Aussi, lorsque j’ai été si lâchement trompé par le baron, car entre vieux drôles comme nous, les maîtresses de nos amis devraient être sacrées, me suis-je juré de lui prendre sa femme. C’est justice. Le baron n’aurait rien à dire, et l’impunité nous est acquise. Vous m’avez mis à la porte comme un chien galeux aux premiers mots que je vous ai touchés de l’état de mon cœur ; vous avez redoublé par là mon amour, mon entêtement, si vous voulez, et vous serez à moi.
— Et comment ?
— Je ne sais pas, mais ce sera. Voyez-vous, madame, un imbécile de parfumeur (retiré !) qui n’a qu’une idée en tête, est plus fort qu’un homme d’esprit qui en a des milliers. Je suis toqué de vous, et vous êtes ma vengeance ! c’est comme si j’aimais deux fois. Je vous parle à cœur ouvert, en homme résolu. De même que vous me dites : « je ne serai pas à vous, » je cause froidement avec vous. Enfin, selon le proverbe, je joue cartes sur table. Oui, vous serez à moi, dans un temps donné... Oh ! vous auriez cinquante ans, vous seriez encore ma maîtresse. Et ce sera, car moi j’attends tout de votre mari...
Madame Hulot jeta sur ce bourgeois calculateur un regard si fixe de terreur, qu’il la crut devenue folle, et il s’arrêta.
— Vous l’avez voulu, vous m’avez couvert de votre mépris, vous m’avez défié, j’ai parlé ! dit-il en éprouvant le besoin de justifier la sauvagerie de ses dernières paroles.
— Oh ! ma fille, ma fille ! s’écria la baronne d’une voix de mourante.

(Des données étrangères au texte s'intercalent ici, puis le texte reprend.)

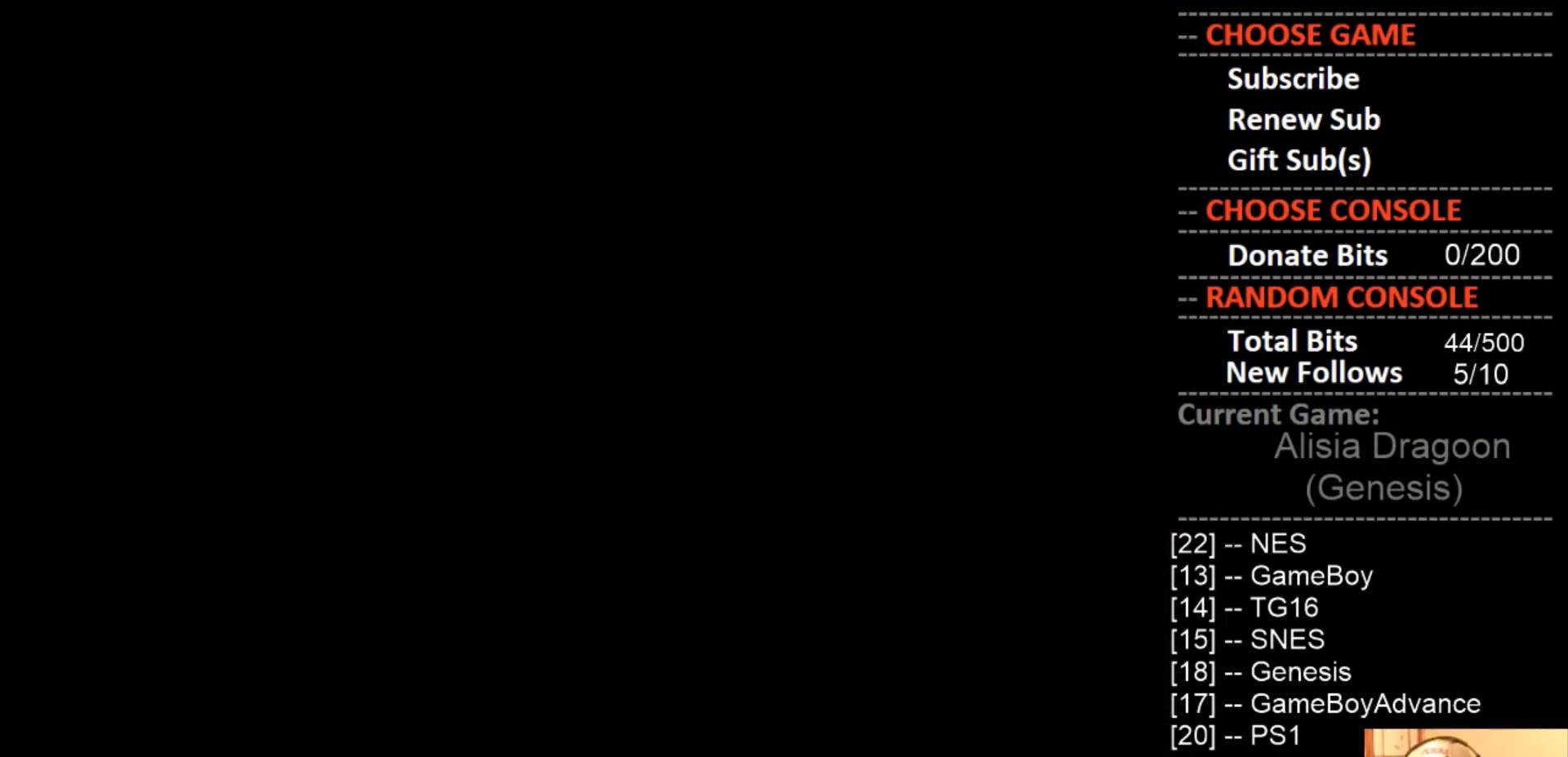
{"buttons": [], "events": []}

— Ah ! je ne connais plus rien ! reprit Crevel. Le jour où Josépha m’a été prise, j’étais comme une tigresse à qui l’on a enlevé ses petits... Enfin, j’étais comme je vous vois en ce moment. Votre fille ! c’est, pour moi, le moyen de vous obtenir. Oui, j’ai fait manquer le mariage de votre fille !... et vous ne la marierez point sans mon secours ! Quelque belle que soit mademoiselle Hortense, il lui faut une dot...

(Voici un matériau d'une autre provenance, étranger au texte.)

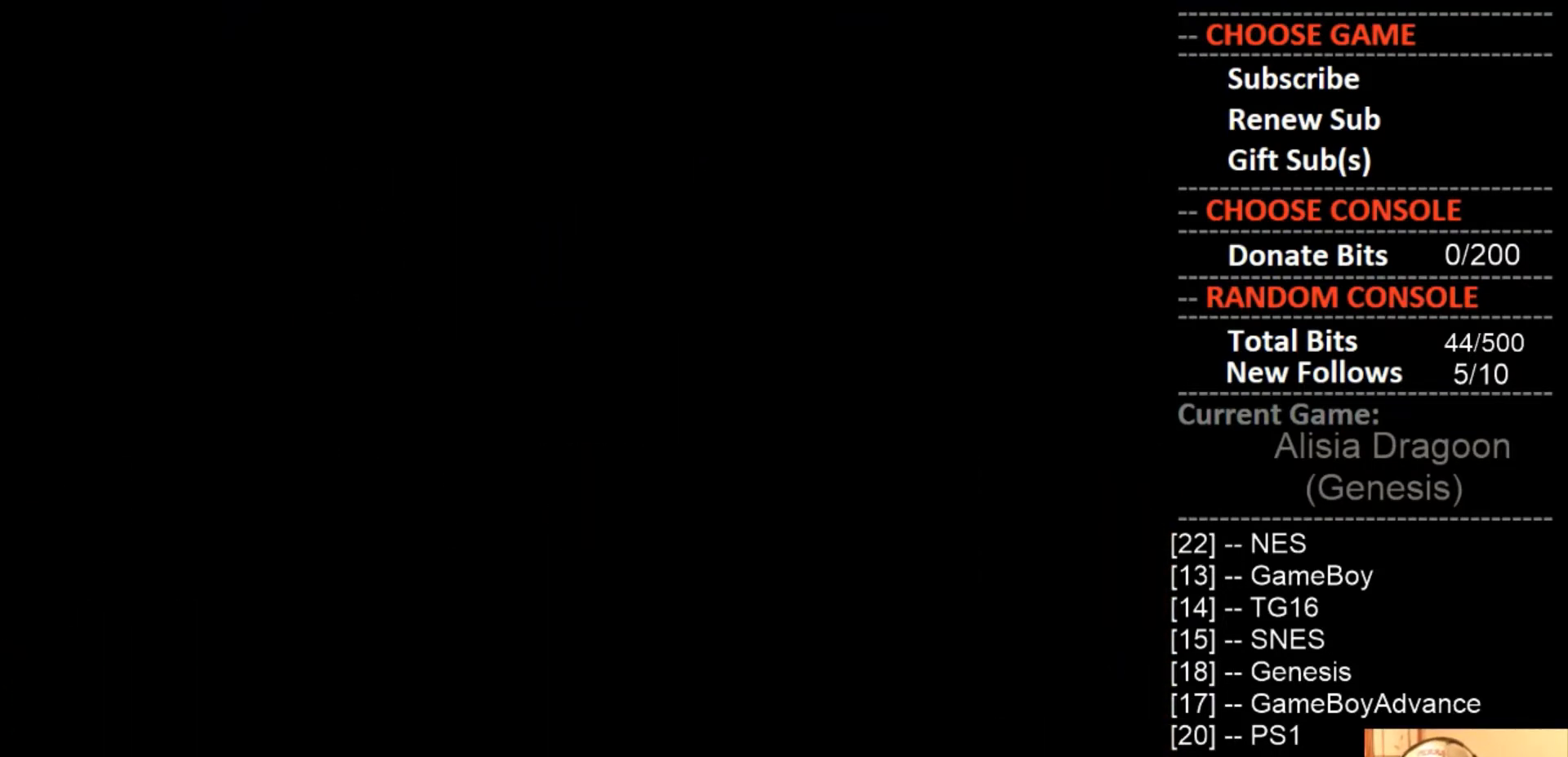
{"buttons": [], "events": []}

— Hélas ! oui ! dit la baronne en s’essuyant les yeux.
— Eh bien ! essayez de demander dix mille francs au baron, reprit Crevel qui se remit en position.
Il attendit pendant un moment, comme un acteur qui marque un temps.
— S’il les avait, il les donnerait à celle qui remplacera Josépha ! dit-il en forçant son medium. Dans la voie où il est, s’arrête-t-on ? Il aime d’abord trop les femmes ! (Il y a en tout un juste milieu, comme a dit notre Roi.) Et puis la vanité s’en mêle ! C’est un bel homme ! Il vous mettra tous sur la paille pour son plaisir. Vous êtes déjà d’ailleurs sur le chemin de l’hôpital. Tenez, depuis que je n’ai mis les pieds chez vous, vous n’avez pas pu renouveler le meuble de votre salon. Le mot gêne est vomi par toutes les lézardes de ces étoffes. Quel est le gendre qui ne sortira pas épouvanté des preuves mal déguisées de la plus horrible des misères, celle des gens comme il faut ? J’ai été boutiquier, je m’y connais. Il n’y a rien de tel que le coup d’œil du marchand de Paris pour savoir découvrir la richesse réelle et la richesse apparente.... Vous êtes sans le sou, dit-il à voix basse. Cela se voit en tout, même sur l’habit de votre domestique. Voulez-vous que je vous révèle d’affreux mystères qui vous sont cachés ?...
— Monsieur, dit madame Hulot qui pleurait à mouiller son mouchoir, assez ! assez !
— Eh bien ! mon gendre donne de l’argent à son père, et voilà ce que je voulais vous dire, en débutant, sur le train de votre fils. Mais je veille aux intérêts de ma fille... soyez tranquille.
— Oh ! marier ma fille et mourir !... dit la malheureuse femme qui perdit la tête.
— Eh bien ! en voici le moyen ? reprit Crevel.
Madame Hulot regarda Crevel avec un air d’espérance qui changea si rapidement sa physionomie, que ce seul mouvement aurait dû attendrir Crevel et lui faire abandonner son projet ridicule.
— Vous serez belle encore dix ans, reprit Crevel en position, ayez des bontés pour moi, et mademoiselle Hortense est mariée. Hulot m’a donné le droit, comme je vous disais, de poser le marché, tout crûment, et il ne se fâchera pas.